Meteor Showers, Supermoons And Other Astrological Events To Watch For In 2022

meteor shower
With 2021 in the books, there is still much to look forward to when it comes to viewing the night sky in 2022. January will be bringing us a new Moon, a meteor shower, and the chance to see a couple of planets shining near the Moon.

The last month of 2021 provided plenty for sky watchers to take in. The Geminid meteor shower lit up the night sky with green fireballs in early December. Comet Leonard returned into our view as well for the first time in 70,000 years. And then at the end of the month the Ursid meteor shower gave us a celestial light show to close out 2021. Now with 2022 just beginning, we have a new meteor shower that is about to grace us with falling stars in the first part of January.

The Quadrantid meteor shower should be viewable tonight, January 2nd, and peak into the morning of January 3rd. This particular meteor shower will probably be one of the best of the coming year, producing a number of fireballs. To make the viewing of the Quadrantid meteor shower even better, the new moon will provide ideal conditions (provided the night sky is clear where you are). The new moon means that the night sky will be at its darkest, since there will be no visible moon. The meteor shower should continue to be viewable until around January 16th, according to different sources.

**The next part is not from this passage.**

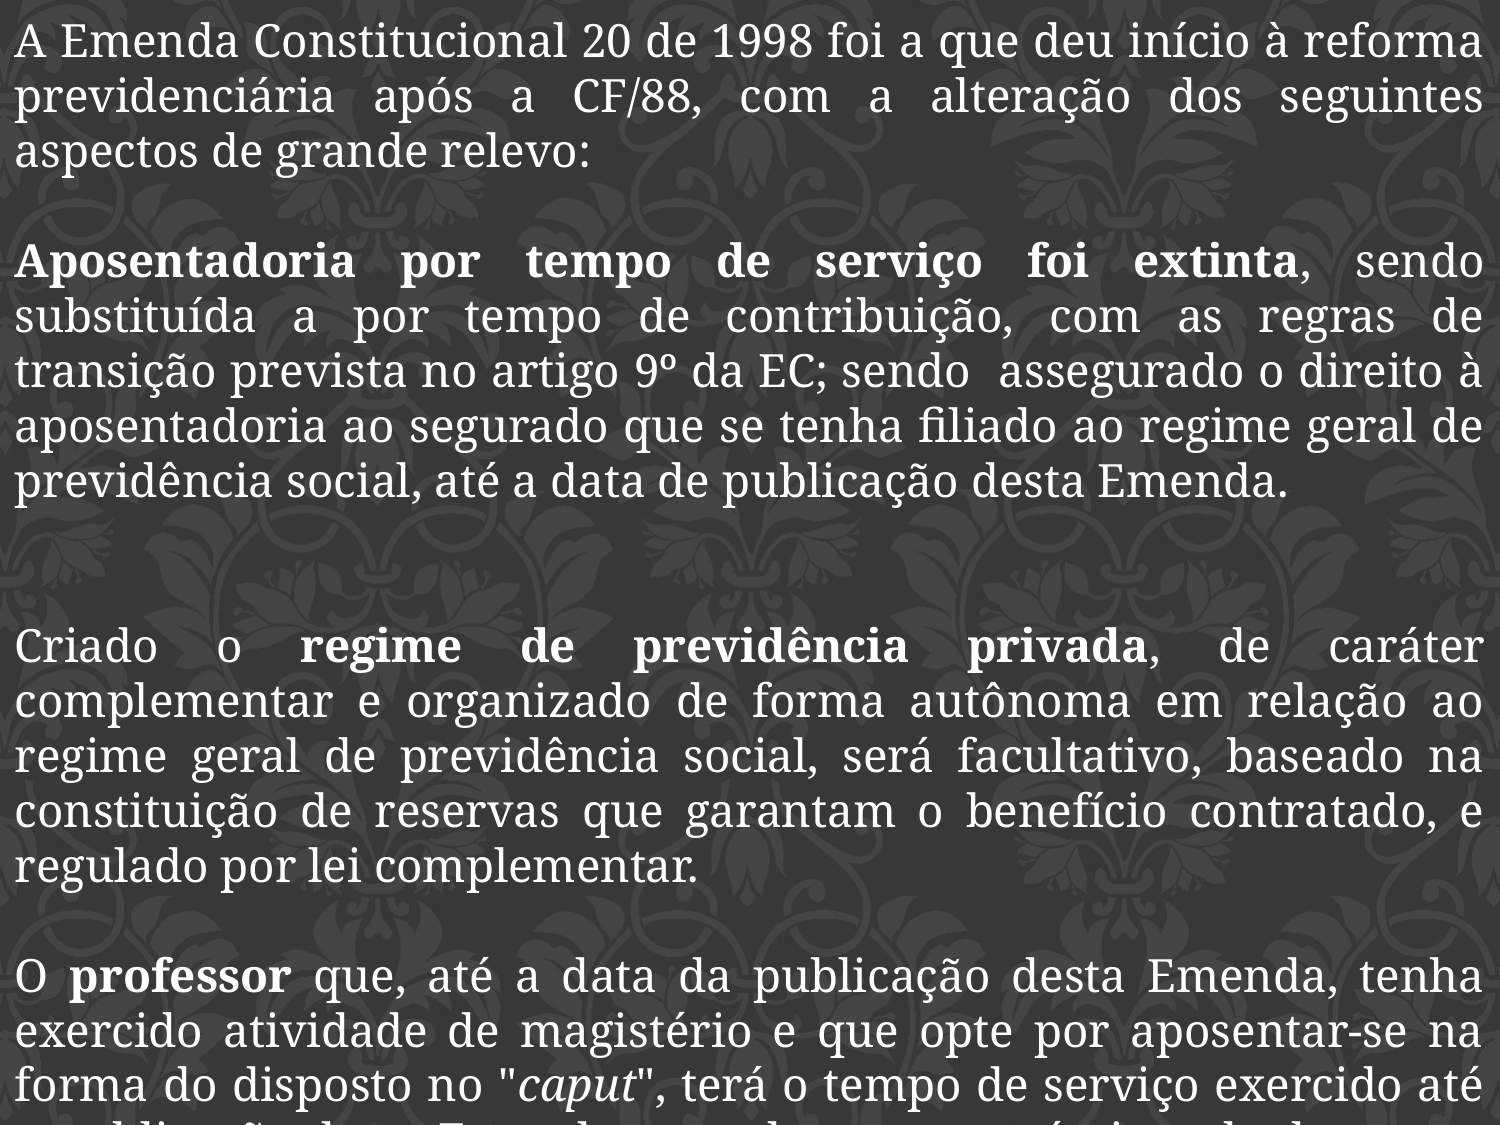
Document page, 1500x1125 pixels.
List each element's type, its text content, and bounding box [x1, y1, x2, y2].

text_box A Emenda Constitucional 20 de 1998 foi a que deu início à reforma previdenciária após a CF/88, com a alteração dos seguintes aspectos de grande relevo: Aposentadoria por tempo de serviço foi extinta, sendo substituída a por tempo de contribuição, com as regras de transição prevista no artigo 9º da EC; sendo assegurado o direito à aposentadoria ao segurado que se tenha filiado ao regime geral de previdência social, até a data de publicação desta Emenda. Criado o regime de previdência privada, de caráter complementar e organizado de forma autônoma em relação ao regime geral de previdência social, será facultativo, baseado na constituição de reservas que garantam o benefício contratado, e regulado por lei complementar. O professor que, até a data da publicação desta Emenda, tenha exercido atividade de magistério e que opte por aposentar-se na forma do disposto no "caput", terá o tempo de serviço exercido até a publicação desta Emenda contado com o acréscimo de dezessete por cento, se homem, e de vinte por cento, se mulher, desde que se aposente, exclusivamente, com tempo de efetivo exercício de atividade de magistério. [0, 4, 1500, 1125]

If you are wanting to get the best viewing for the upcoming meteor shower, you will need to find a dark location away from city lights. Once you find your viewing spot, turn toward the northeast, and then look up. The meteors will appear to originate from the constellation Bootes, which includes the bright star Arcturus. Bootes and Arcturus are located just below the Big Dipper and slightly to the right. Bear in mind that these falling stars can appear anywhere in the night sky, however. Fun fact, the source of the Quadrantics is thought to be asteroid 2003 EH1, which itself might be an extinct comet.

On January 5th the moon will have returned to the night sky and along with it an opportunity for you to view Jupiter. On that night, look to the southwest after sunset and find the crescent Moon. The Moon and Jupiter will only be separated by about 4 degrees, which should make it possible to view them together with a pair of binoculars.

At the end of the month in the early hours of January 29th, you should be able to get a glimpse of the Moon near Mars. Mars will be returning to the night sky after passing behind the Sun the last few months. Because of this, NASA also stops communicating with its spacecraft at Mars for about 2 weeks every two years, when the planet is directly opposite of the Sun. Along with Mars you will also be able to take a peek at Venus. Venus will be rising before the Sun as the "Morning Star" and will be viewable in the southeastern sky.

The moon is set to dazzle us throughout 2022 as well. There will be 12 full moons, with two of those being big and bright supermoons. There will also be two full moons happening during alignments that will create a total lunar eclipse. The term supermoon varies among astronomers, but most consider it to be a full moon that is less than 223,000 miles (approximately 360,000 km) from Earth at its closest point of orbit. The two supermoons will be on display June 14th and July 13th, while the lunar eclipses are scheduled to appear on May 15th and November 8th.

One more fun fact for 2022 is that the Earth will make its closest approach to the Sun of the year on January 4th. The event, called perihelion, will put Earth about three million miles closer to the Sun than at its furthest point in June, called aphelion. Earth will also reach its fastest orbital speed of around 19 miles per second as well, according to EarthSky.

There is a lot to be excited about when it comes to astronomy and space in 2022. NASA is set to launch its first Artemis mission, which will culminate in putting boots back on the surface of the moon. We also have the James Webb Space Telescope to look forward to and all the potential discoveries it will make about our universe. Hopefully 2022 will provide us with a much better experience than the last couple of years have.